136: Spellbound / by Viet Dinh

Spellbound opens with a four minute-long sequence of the musical score over a black title card that reads Overture. There are no sound cues, no images, no lead-ups to the film proper. It’s how Selznick presented his big film premieres: devoid of the incessant advertisements and previews of modern movies. But the Overture evokes something else more suited to the subject matter: the black card is like a blank screen onto which we can project our own thoughts, images, visualizations. It is, as Miklos Rozlas’ score plays, an invitation to dream.

In the past few weeks, I’ve dreamt about my father. In the most vivid one, I was watching a PBS-style documentary about his life, and even while the dream was occurring, I remember thinking to myself: That can’t be true, he never told me that. But it unspooled nonetheless: this screen within a dream, telling me all these things that I should have already known.

I used to keep a record of my dreams—it might have started in college, when I was eager to process msyelf with a freshman-level understanding of Freudian psychoanalysis. Maybe this is the process of self-discovery: by delving into our dreams, we understand our shifting selves. I remember browsing encyclopedic tomes of dream symbols and meanings: teeth falling out mean the fear of losing something valuable; arranging flowers mean a search for peace. But, in truth, there’s nothing more boring than listening to someone else talk about this weird dream he had last night.

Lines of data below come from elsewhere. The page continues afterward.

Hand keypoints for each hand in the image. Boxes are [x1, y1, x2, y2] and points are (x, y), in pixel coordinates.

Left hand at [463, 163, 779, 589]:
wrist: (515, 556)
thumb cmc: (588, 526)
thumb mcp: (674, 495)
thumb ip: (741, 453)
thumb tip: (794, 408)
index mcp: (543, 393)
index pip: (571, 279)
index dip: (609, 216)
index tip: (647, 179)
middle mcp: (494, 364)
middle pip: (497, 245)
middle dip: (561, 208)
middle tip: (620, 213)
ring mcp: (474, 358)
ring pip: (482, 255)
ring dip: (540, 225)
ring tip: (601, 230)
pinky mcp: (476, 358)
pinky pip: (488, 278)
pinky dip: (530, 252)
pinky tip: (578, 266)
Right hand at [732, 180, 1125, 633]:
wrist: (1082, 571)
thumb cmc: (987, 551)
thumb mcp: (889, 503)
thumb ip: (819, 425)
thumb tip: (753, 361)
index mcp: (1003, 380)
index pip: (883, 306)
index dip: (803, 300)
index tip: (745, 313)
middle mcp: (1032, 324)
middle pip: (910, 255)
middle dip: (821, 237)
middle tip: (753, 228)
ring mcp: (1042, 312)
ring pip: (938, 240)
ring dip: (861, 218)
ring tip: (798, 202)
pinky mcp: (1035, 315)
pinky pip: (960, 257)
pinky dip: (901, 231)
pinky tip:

The centerpiece of Spellbound is, of course, the dream sequence rich with Dali’s surrealism: table legs that are human; mountainous outcroppings that look like faces; wheels that appear to have melted. Interpreting the dream solves not only one mystery, but two—the subconscious as a skeleton key.

But it’s the other dream-like moment that stays with me: as Ingrid Bergman and Gregory Peck embrace for the first time, she imagines a door opening to reveal another, which itself opens to reveal another: a corridor of doors, now flung open, perhaps a too on-the-nose symbol of sexual awakening.

In the last months of his life, I tried to get to get my father to talk about his past: his experiences during the war, living in Vietnam before the war, his childhood. I wanted to understand him better, to learn about the forces that shaped him. But each time I did, he grew silent. I wonder if I should have pushed him more, but each time I asked, he turned back to the television screen in front of us. He watched almost nothing except YouTube videos of rural Vietnamese families gathering food and preparing meals, or Vietnamese pop songs from his favorite singers. Sometimes he had tears in his eyes. I put my arm around his shoulders, tried to comfort the fears and pains seeping out of him, but, in my mind, I saw a corridor of doors, each door closing shut, and locking tight.